NAB Show 2023 is underway in Las Vegas. Saturday, I participated in the Small & Medium Market Forum where I served as one of the hosts in the Round Table Discussions. The topic that I addressed was Recruiting On-Air Talent. Additional topics included Recruiting Salespeople and Sales Team Structure and Bonusing, Growing Local Direct Revenue, Digital Promotions and Digital Advertising, Generating Event and Non-Traditional Revenue, Increasing Your Community Standing, Operational Cost Savings, and Practical Applications for ChatGPT.
The session was well attended with many small and medium market broadcasters engaged in their own education, looking for ideas and concepts to “borrow” and to share their experiences with like-minded individuals in similar situations. There is an enthusiasm that one sees among smaller market operators as they’re engaged and directly responsible for the success or failure of their properties. There is a different level of personal investment and a greater connection to their community. These generalizations are not universal, but more times than not, they’re relevant to small and medium market competitors.
Keeping in mind that during 2020, at the height of the pandemic and before the world started to reopen, large and major radio markets were reporting revenue decreases year-over-year as high as 40%, while some small and medium markets were between down slightly to up slightly. The NAB in the Spring of 2021 was virtual and I moderated a panel discussion that included a variety of executives at varying levels. A COO of a major company, the Market Manager of a small southern market, a Corporate Program Director, a Major Market PD, and a Small Market Programmer.
The eye-opener from that session was that the small market operator was up in revenue 2020 versus 2019. A rarity overall, but several small market managers I spoke to had similar situations. One gave no-charge advertising for April and May allowing the cluster’s clients to continue their business … and they witnessed firsthand the power of advertising on the radio. Rates slowly increased in June and were back to full rate in July. One would expect that many of those advertisers will be clients for life.

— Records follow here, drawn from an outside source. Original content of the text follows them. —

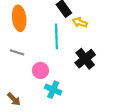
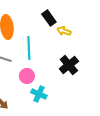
cyan line: (56, 36) -> (29, 48), moved

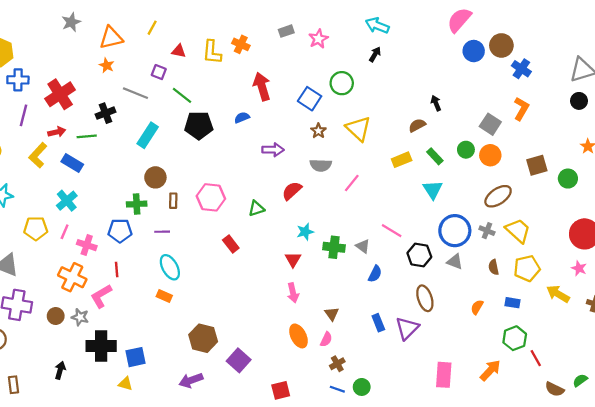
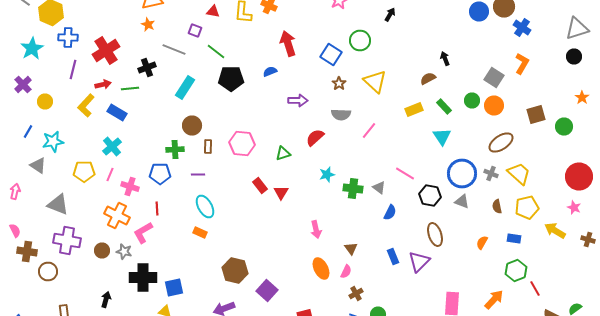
red triangle: (293, 259) -> (281, 192), moved

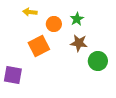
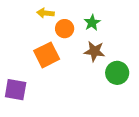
yellow arrow: (30, 12) -> (45, 13), moved

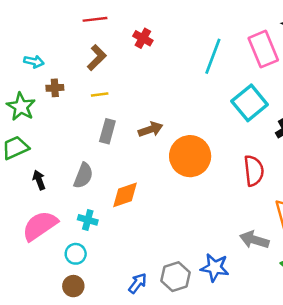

Smaller market operators, those not owned by the biggest broadcast companies, tend to be more nimble, scrappy, and can react quickly. Clearly, not all operators in small and medium markets execute in the same fashion. Obviously, there are exceptions where small market stations, owned by big corporations, do excel. My supposition to put forth is that it is where the Market Manager has the ability to act on their own being responsive to conditions in their market.
Despite significant competition in Major Markets, it’s sometimes easier to win in those situations where you have the tools to compete. This is why I’ve always marveled at the most successful of the smaller market operators. They have to be involved in the community. Direct business is their life source. They visit potential advertisers, agencies, and merchants and strive to know the civic leaders in their communities. They’re often personally invested in seeing a community improve as it is their community, too.
This session was full of optimism, but the acknowledgment that the slowing economy is slowing the revenue stream for many in media. That is true regardless of market size. The slowdown should impact small and medium markets less critically, but that’s dependent on how the word “scrappy” fits your culture. How many remote broadcasts can you sell? Do you have talent who know how to believably endorse an advertiser’s product, services, or goods? Do your on-air personalities sound like they’re local?
It’s not the size of the market in the fight. It’s the size of the fight in the market.